Herwig

          Qu’il est joli, ce village français aux maisons grises. Et comme il a envie de s’étendre, Herwig, dans ces prés verts que surplombe son avion !

Que de charmantes choses à voir aux côtés des nuages ! Que de clochers, que d’églises qui lui rappellent celles de son enfance. Que de champs, que de lacs, que de vies inconnues éparpillées sur cette terre qu’il découvre depuis le ciel. 

Quel dommage qu’il soit de son devoir d’y semer la mort.

Il aurait mené une bien jolie vie, Herwig, s’il n’était pas si obéissant. 

Dès son plus jeune âge, la hiérarchie représentait une manière efficace d’organiser sa vie.
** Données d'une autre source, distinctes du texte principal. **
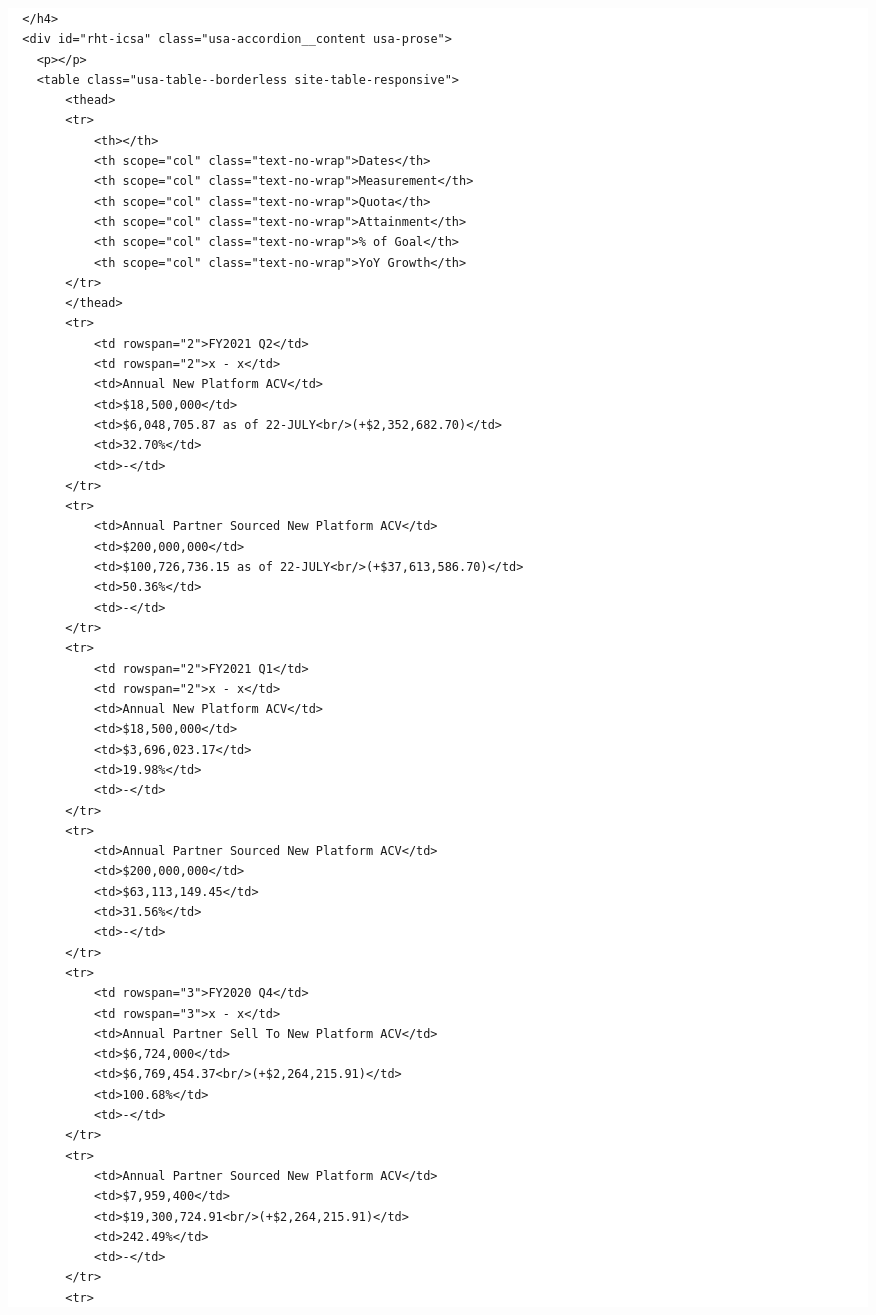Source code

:       </h4>
      <div id="rht-icsa" class="usa-accordion__content usa-prose">
        <p></p>
		<table class="usa-table--borderless site-table-responsive">
			<thead>
			<tr>
				<th></th>
				<th scope="col" class="text-no-wrap">Dates</th>
				<th scope="col" class="text-no-wrap">Measurement</th>
				<th scope="col" class="text-no-wrap">Quota</th>
				<th scope="col" class="text-no-wrap">Attainment</th>
				<th scope="col" class="text-no-wrap">% of Goal</th>
				<th scope="col" class="text-no-wrap">YoY Growth</th>
			</tr>
			</thead>
			<tr>
				<td rowspan="2">FY2021 Q2</td>
				<td rowspan="2">x - x</td>
				<td>Annual New Platform ACV</td>
				<td>$18,500,000</td>
				<td>$6,048,705.87 as of 22-JULY<br/>(+$2,352,682.70)</td>
				<td>32.70%</td>
				<td>-</td>
			</tr>
			<tr>
				<td>Annual Partner Sourced New Platform ACV</td>
				<td>$200,000,000</td>
				<td>$100,726,736.15 as of 22-JULY<br/>(+$37,613,586.70)</td>
				<td>50.36%</td>
				<td>-</td>
			</tr>
			<tr>
				<td rowspan="2">FY2021 Q1</td>
				<td rowspan="2">x - x</td>
				<td>Annual New Platform ACV</td>
				<td>$18,500,000</td>
				<td>$3,696,023.17</td>
				<td>19.98%</td>
				<td>-</td>
			</tr>
			<tr>
				<td>Annual Partner Sourced New Platform ACV</td>
				<td>$200,000,000</td>
				<td>$63,113,149.45</td>
				<td>31.56%</td>
				<td>-</td>
			</tr>
			<tr>
				<td rowspan="3">FY2020 Q4</td>
				<td rowspan="3">x - x</td>
				<td>Annual Partner Sell To New Platform ACV</td>
				<td>$6,724,000</td>
				<td>$6,769,454.37<br/>(+$2,264,215.91)</td>
				<td>100.68%</td>
				<td>-</td>
			</tr>
			<tr>
				<td>Annual Partner Sourced New Platform ACV</td>
				<td>$7,959,400</td>
				<td>$19,300,724.91<br/>(+$2,264,215.91)</td>
				<td>242.49%</td>
				<td>-</td>
			</tr>
			<tr>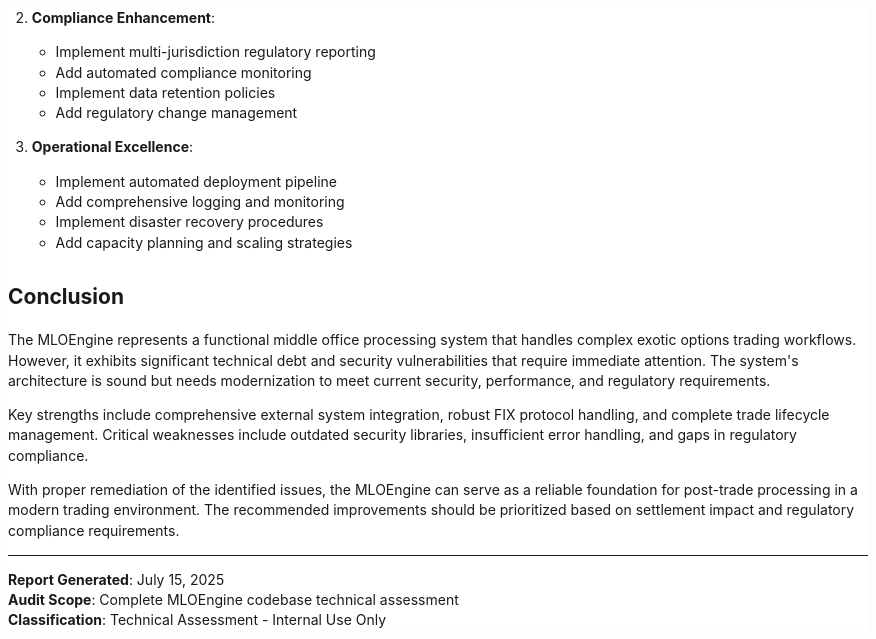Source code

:2. **Compliance Enhancement**:
   - Implement multi-jurisdiction regulatory reporting
   - Add automated compliance monitoring
   - Implement data retention policies
   - Add regulatory change management

3. **Operational Excellence**:
   - Implement automated deployment pipeline
   - Add comprehensive logging and monitoring
   - Implement disaster recovery procedures
   - Add capacity planning and scaling strategies

## Conclusion

The MLOEngine represents a functional middle office processing system that handles complex exotic options trading workflows. However, it exhibits significant technical debt and security vulnerabilities that require immediate attention. The system's architecture is sound but needs modernization to meet current security, performance, and regulatory requirements.

Key strengths include comprehensive external system integration, robust FIX protocol handling, and complete trade lifecycle management. Critical weaknesses include outdated security libraries, insufficient error handling, and gaps in regulatory compliance.

With proper remediation of the identified issues, the MLOEngine can serve as a reliable foundation for post-trade processing in a modern trading environment. The recommended improvements should be prioritized based on settlement impact and regulatory compliance requirements.

---

**Report Generated**: July 15, 2025  
**Audit Scope**: Complete MLOEngine codebase technical assessment  
**Classification**: Technical Assessment - Internal Use Only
Et puis, il est un peu ailleurs, Herwig, il est un peu rêveur.

Il allait au catéchisme, et priait Dieu.

Aujourd’hui il pilote un bombardier, et crie, parmi la foule semblable des jeunes hommes sans rêves que la guerre occupe, à la gloire du Führer. 

Herwig n’est pas violent : c’est à peine s’il était tout à fait nazi. 

Seulement, voilà ! 

À l’aube de l’année 40, Herwig a vingt-six ans, et ne maîtrise ni les arts ni les sciences. Il lui manquait l’endurance du médecin et la dextérité du menuisier.
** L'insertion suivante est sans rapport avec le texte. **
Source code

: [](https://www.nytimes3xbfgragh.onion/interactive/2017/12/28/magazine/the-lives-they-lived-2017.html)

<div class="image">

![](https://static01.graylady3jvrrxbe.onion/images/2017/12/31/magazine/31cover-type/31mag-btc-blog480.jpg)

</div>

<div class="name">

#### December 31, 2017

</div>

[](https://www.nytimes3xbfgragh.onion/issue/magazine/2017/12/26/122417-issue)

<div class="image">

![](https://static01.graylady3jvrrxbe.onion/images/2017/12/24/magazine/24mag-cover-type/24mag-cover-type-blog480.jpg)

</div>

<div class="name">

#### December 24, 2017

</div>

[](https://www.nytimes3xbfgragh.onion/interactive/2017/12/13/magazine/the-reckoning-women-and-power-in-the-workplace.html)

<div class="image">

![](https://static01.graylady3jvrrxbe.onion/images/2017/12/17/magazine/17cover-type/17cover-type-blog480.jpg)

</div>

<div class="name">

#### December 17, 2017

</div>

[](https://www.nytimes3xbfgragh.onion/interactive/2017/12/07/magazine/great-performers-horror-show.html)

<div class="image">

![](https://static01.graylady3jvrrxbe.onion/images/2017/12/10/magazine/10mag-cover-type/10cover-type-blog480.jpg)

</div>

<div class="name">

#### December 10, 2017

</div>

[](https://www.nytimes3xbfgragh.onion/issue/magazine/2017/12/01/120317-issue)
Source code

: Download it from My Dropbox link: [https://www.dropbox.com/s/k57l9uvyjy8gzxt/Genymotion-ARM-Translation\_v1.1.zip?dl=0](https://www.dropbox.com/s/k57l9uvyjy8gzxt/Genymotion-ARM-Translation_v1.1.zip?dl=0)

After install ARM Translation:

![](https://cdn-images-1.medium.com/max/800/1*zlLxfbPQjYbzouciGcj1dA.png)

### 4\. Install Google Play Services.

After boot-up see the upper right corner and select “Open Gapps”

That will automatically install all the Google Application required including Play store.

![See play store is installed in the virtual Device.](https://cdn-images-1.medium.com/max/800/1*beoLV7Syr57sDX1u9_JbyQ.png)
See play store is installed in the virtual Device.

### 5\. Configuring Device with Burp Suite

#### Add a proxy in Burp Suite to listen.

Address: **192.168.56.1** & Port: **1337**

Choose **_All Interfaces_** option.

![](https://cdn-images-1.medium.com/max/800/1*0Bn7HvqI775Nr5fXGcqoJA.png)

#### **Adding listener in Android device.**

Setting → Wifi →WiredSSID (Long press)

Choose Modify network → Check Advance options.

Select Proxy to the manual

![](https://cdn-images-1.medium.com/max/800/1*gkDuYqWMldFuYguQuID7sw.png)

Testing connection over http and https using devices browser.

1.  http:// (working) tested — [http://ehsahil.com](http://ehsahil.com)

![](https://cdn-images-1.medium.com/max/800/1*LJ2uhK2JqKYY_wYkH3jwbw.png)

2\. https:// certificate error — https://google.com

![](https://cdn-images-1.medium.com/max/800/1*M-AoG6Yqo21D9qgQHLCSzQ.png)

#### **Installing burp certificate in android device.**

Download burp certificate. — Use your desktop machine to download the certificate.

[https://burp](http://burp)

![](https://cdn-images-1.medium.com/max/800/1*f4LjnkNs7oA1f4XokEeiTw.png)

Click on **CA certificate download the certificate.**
Piloter un avion, ce n’est pas bien difficile, il a appris. Suivre les ordres : c’est inné. 

Alors, sinistre oiseau, il vole et bombarde ce monde qu’il s’était tant figuré depuis sa Bavière natale.

Parce qu’il n’est pas cruel, Herwig pense parfois à sa défunte mère qui avait des amis français. Il pense à cette fille rencontrée à Berlin quelques années plutôt. D’où venait-elle, de Rennes ou de Lyon ? Et Lyon, était-ce si loin du nord ? Il espérait que oui, tant la fille était souriante.

Herwig attend la fin de la guerre avec impatience. Il se mariera, sera fleuriste, et visitera peut-être Paris. 

Pour l’instant il faut tirer, alors il tire, et tirera jusqu’à ce qu’on lui ordonnera de cesser de tirer. 

C’est un peu triste, de devoir brûler ces marguerites, ces innocents et ces pâquerettes.

Et puis tout de même, amèrement il se dit qu’il était bien joli, ce village français où des enfants ont dû naître et mourir.